**** Given text ****

Why are functions in Emacs so large?

Question

I am a beginner in ELisp, but have programmed in C++ and a number of other programming languages before. My rule of thumb (and I think it is a common one) that a function should fit on the screen. However, it should preferably be even smaller (20 lines is on the long side). However, I notice that Emacs has functions that are very long, with lots of opportunities for decomposition. An example of what I mean follows.

The question is: Is there something I am missing with regards to the difference between programming in ELisp and programming in procedural languages? Are those who wrote Emacs bad programmers? (hard to believe) Other reasons?

 (defun forward-paragraph (&optional arg)
  "Move forward to end of paragraph.
With argument ARG, do it ARG times;
a negative argument ARG = -N means move backward N paragraphs.

A line which `paragraph-start' matches either separates paragraphs
\(if `paragraph-separate' matches it also) or is the first line of a paragraph.
A paragraph end is the beginning of a line which is not part of the paragraph
to which the end of the previous line belongs, or the end of the buffer.
Returns the count of paragraphs left to move."
  (interactive "^p")
  (or arg (setq arg 1))
  (let* ((opoint (point))
     (fill-prefix-regexp
      (and fill-prefix (not (equal fill-prefix ""))
           (not paragraph-ignore-fill-prefix)
           (regexp-quote fill-prefix)))
     ;; Remove ^ from paragraph-start and paragraph-sep if they are there.
     ;; These regexps shouldn't be anchored, because we look for them
     ;; starting at the left-margin.  This allows paragraph commands to
     ;; work normally with indented text.
     ;; This hack will not find problem cases like "whatever\\|^something".
     (parstart (if (and (not (equal "" paragraph-start))
                (equal ?^ (aref paragraph-start 0)))
               (substring paragraph-start 1)
             paragraph-start))
     (parsep (if (and (not (equal "" paragraph-separate))
              (equal ?^ (aref paragraph-separate 0)))

**** Record excerpts ****

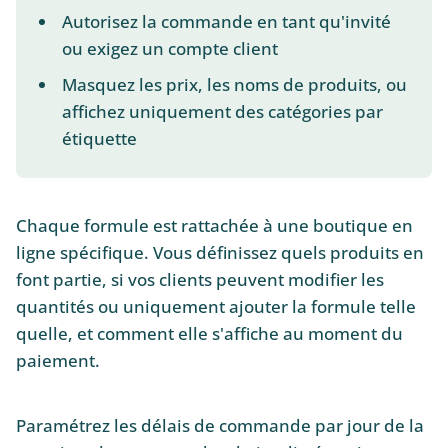
Autorisez la commande en tant qu'invité
ou exigez un compte client
Masquez les prix, les noms de produits, ou
affichez uniquement des catégories par
étiquette
Chaque formule est rattachée à une boutique en
ligne spécifique. Vous définissez quels produits en
font partie, si vos clients peuvent modifier les
quantités ou uniquement ajouter la formule telle
quelle, et comment elle s'affiche au moment du
paiement.
Paramétrez les délais de commande par jour de la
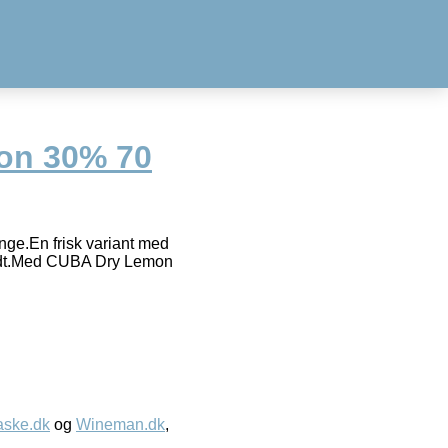
on 30% 70
nge.En frisk variant med
 sødt.Med CUBA Dry Lemon
aske.dk
og
Wineman.dk
,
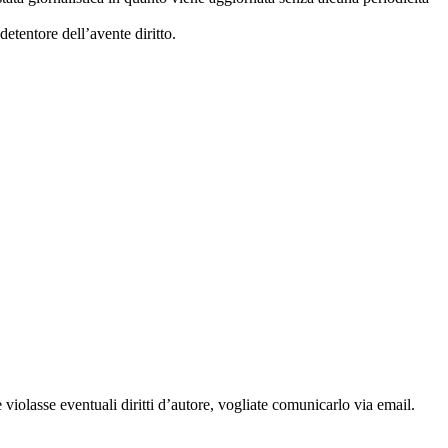
etentore dell’avente diritto.
 violasse eventuali diritti d’autore, vogliate comunicarlo via email.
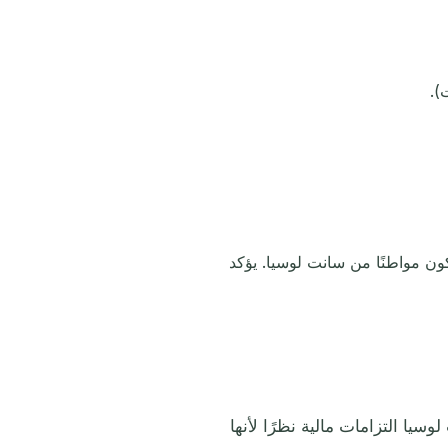
).
كون مواطنًا من سانت لوسيا. يؤكد
ر سانت لوسيا التزامات مالية نظرًا لأنها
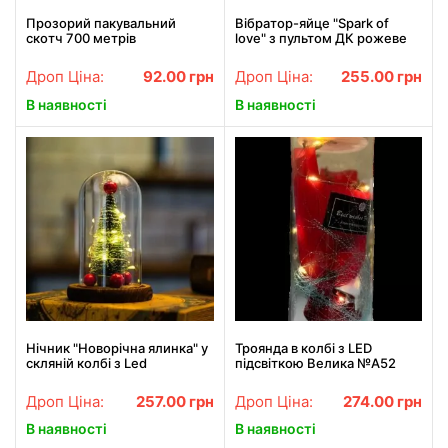
Прозорий пакувальний
Вібратор-яйце "Spark of
скотч 700 метрів
love" з пультом ДК рожеве
Дроп Ціна:
92.00
грн
Дроп Ціна:
255.00
грн
В наявності
В наявності
Нічник "Новорічна ялинка" у
Троянда в колбі з LED
скляній колбі з Led
підсвіткою Велика №A52
підсвіткою та кулями зі
червона
світлодіодною гірляндою
Дроп Ціна:
257.00
грн
Дроп Ціна:
274.00
грн
В наявності
В наявності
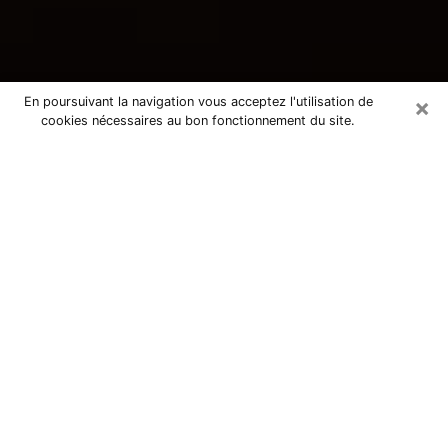
×
En poursuivant la navigation vous acceptez l'utilisation de
cookies nécessaires au bon fonctionnement du site.
Consultation avec une voyante
tarologue à Saint-Fons 69190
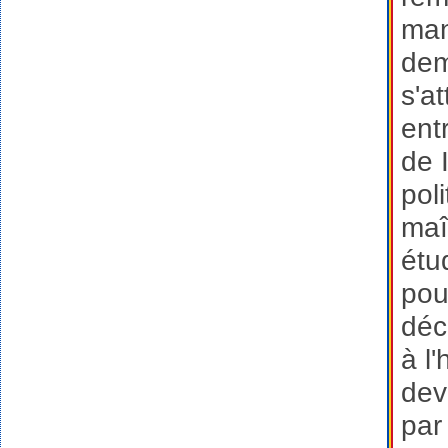
man
dem
s'a
ent
de 
pol
maî
étu
pou
déc
à l
dev
par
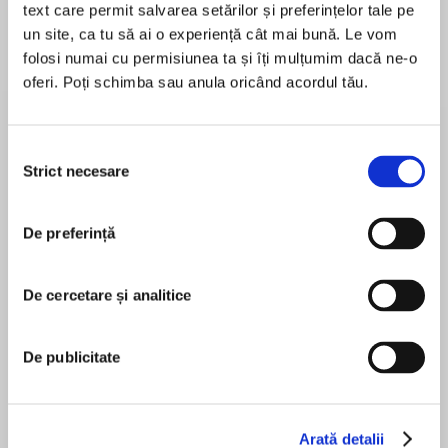
text care permit salvarea setărilor și preferințelor tale pe
un site, ca tu să ai o experiență cât mai bună. Le vom
folosi numai cu permisiunea ta și îți mulțumim dacă ne-o
oferi. Poți schimba sau anula oricând acordul tău.
Despre
carte
But will she find it where she least expects it?
Selecția
Strict necesare
consimțământului
Stella Shakespeare isn’t having a good day, or
month come to think of it. She’s been
De preferință
MAI MULT
unceremoniously dumped by her boyfriend,cut
În acest moment nu există recenzii
off from the bank of dad and at 32 years old,
pentru această carte
she doesn’t know what she’s doing with her life.
De cercetare și analitice
De publicitate
What Stella really wants is to find love. She
Sophia Money-Coutts
wants all-consuming, can’t-think-about-
anything-else, can’t-even-manage-to-eat kind
of love. What she found beside her in bed that
Arată detalii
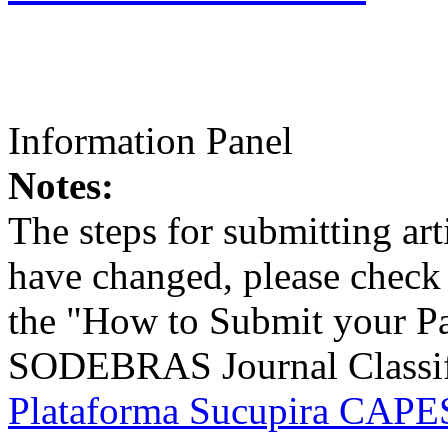
Information Panel
Notes:
The steps for submitting a
have changed, please check t
the "How to Submit your Pa
SODEBRAS Journal Classific
Plataforma Sucupira CAPES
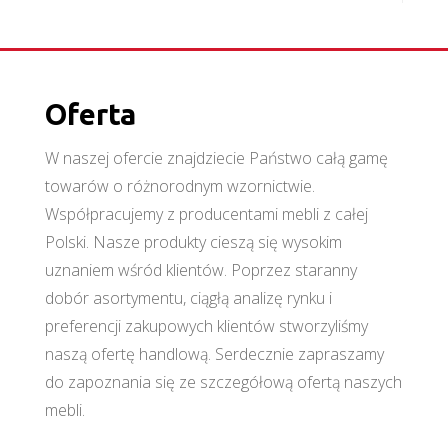
Oferta
W naszej ofercie znajdziecie Państwo całą gamę
towarów o różnorodnym wzornictwie.
Współpracujemy z producentami mebli z całej
Polski. Nasze produkty cieszą się wysokim
uznaniem wśród klientów. Poprzez staranny
dobór asortymentu, ciągłą analizę rynku i
preferencji zakupowych klientów stworzyliśmy
naszą ofertę handlową. Serdecznie zapraszamy
do zapoznania się ze szczegółową ofertą naszych
mebli.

****

Copy out the whole forum question about long Emacs functions word for word, code included.

Written reply:
Why are functions in Emacs so large?

Question

I am a beginner in ELisp, but have programmed in C++ and a number of other programming languages before. My rule of thumb (and I think it is a common one) that a function should fit on the screen. However, it should preferably be even smaller (20 lines is on the long side). However, I notice that Emacs has functions that are very long, with lots of opportunities for decomposition. An example of what I mean follows.

The question is: Is there something I am missing with regards to the difference between programming in ELisp and programming in procedural languages? Are those who wrote Emacs bad programmers? (hard to believe) Other reasons?

 (defun forward-paragraph (&optional arg)
  "Move forward to end of paragraph.
With argument ARG, do it ARG times;
a negative argument ARG = -N means move backward N paragraphs.

A line which `paragraph-start' matches either separates paragraphs
\(if `paragraph-separate' matches it also) or is the first line of a paragraph.
A paragraph end is the beginning of a line which is not part of the paragraph
to which the end of the previous line belongs, or the end of the buffer.
Returns the count of paragraphs left to move."
  (interactive "^p")
  (or arg (setq arg 1))
  (let* ((opoint (point))
     (fill-prefix-regexp
      (and fill-prefix (not (equal fill-prefix ""))
           (not paragraph-ignore-fill-prefix)
           (regexp-quote fill-prefix)))
     ;; Remove ^ from paragraph-start and paragraph-sep if they are there.
     ;; These regexps shouldn't be anchored, because we look for them
     ;; starting at the left-margin.  This allows paragraph commands to
     ;; work normally with indented text.
     ;; This hack will not find problem cases like "whatever\\|^something".
     (parstart (if (and (not (equal "" paragraph-start))
                (equal ?^ (aref paragraph-start 0)))
               (substring paragraph-start 1)
             paragraph-start))
     (parsep (if (and (not (equal "" paragraph-separate))
              (equal ?^ (aref paragraph-separate 0)))